## Input records

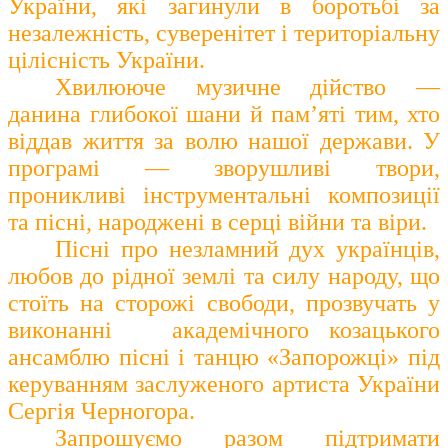
України, які загинули в боротьбі за
незалежність, суверенітет і територіальну
цілісність України.
Х
вилююче музичне дійство —
данина глибокої шани й пам’яті тим, хто
віддав життя за волю нашої держави. У
програмі — зворушливі твори,
проникливі інструментальні композиції
та
пісні
, народжені в серці війни та віри.
Пісні про незламний дух українців,
любов до рідної землі та силу народу, що
стоїть на сторожі свободи, прозвучать у
виконанні академічного козацького
ансамблю пісні і танцю «Запорожці» під
керуванням заслуженого артиста України
Сергія Черногора.
Запрошуємо разом
підтримати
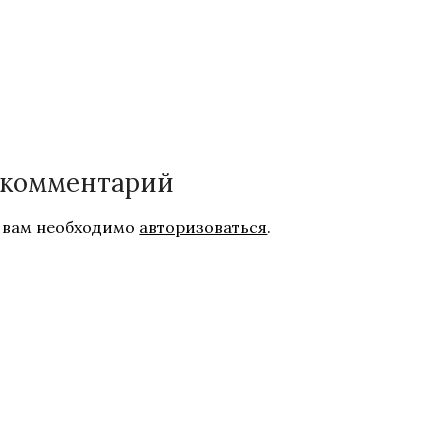
 комментарий
 вам необходимо
авторизоваться
.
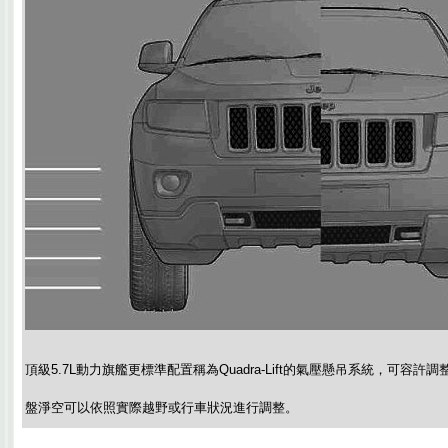
頂級5.7L動力旗艦更標準配置稱為Quadra-Lift的氣壓懸吊系統，可容許
盤淨空可以依照實際越野或行車狀況進行調整。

## Work instruction
Repeat the data above in full and exactly. Omit every image.

## Answer area
України, які загинули в боротьбі за
незалежність, суверенітет і територіальну
цілісність України.
Х
вилююче музичне дійство —
данина глибокої шани й пам’яті тим, хто
віддав життя за волю нашої держави. У
програмі — зворушливі твори,
проникливі інструментальні композиції
та
пісні
, народжені в серці війни та віри.
Пісні про незламний дух українців,
любов до рідної землі та силу народу, що
стоїть на сторожі свободи, прозвучать у
виконанні академічного козацького
ансамблю пісні і танцю «Запорожці» під
керуванням заслуженого артиста України
Сергія Черногора.
Запрошуємо разом
підтримати
 комментарий
 вам необходимо
авторизоваться
.
頂級5.7L動力旗艦更標準配置稱為Quadra-Lift的氣壓懸吊系統，可容許
盤淨空可以依照實際越野或行車狀況進行調整。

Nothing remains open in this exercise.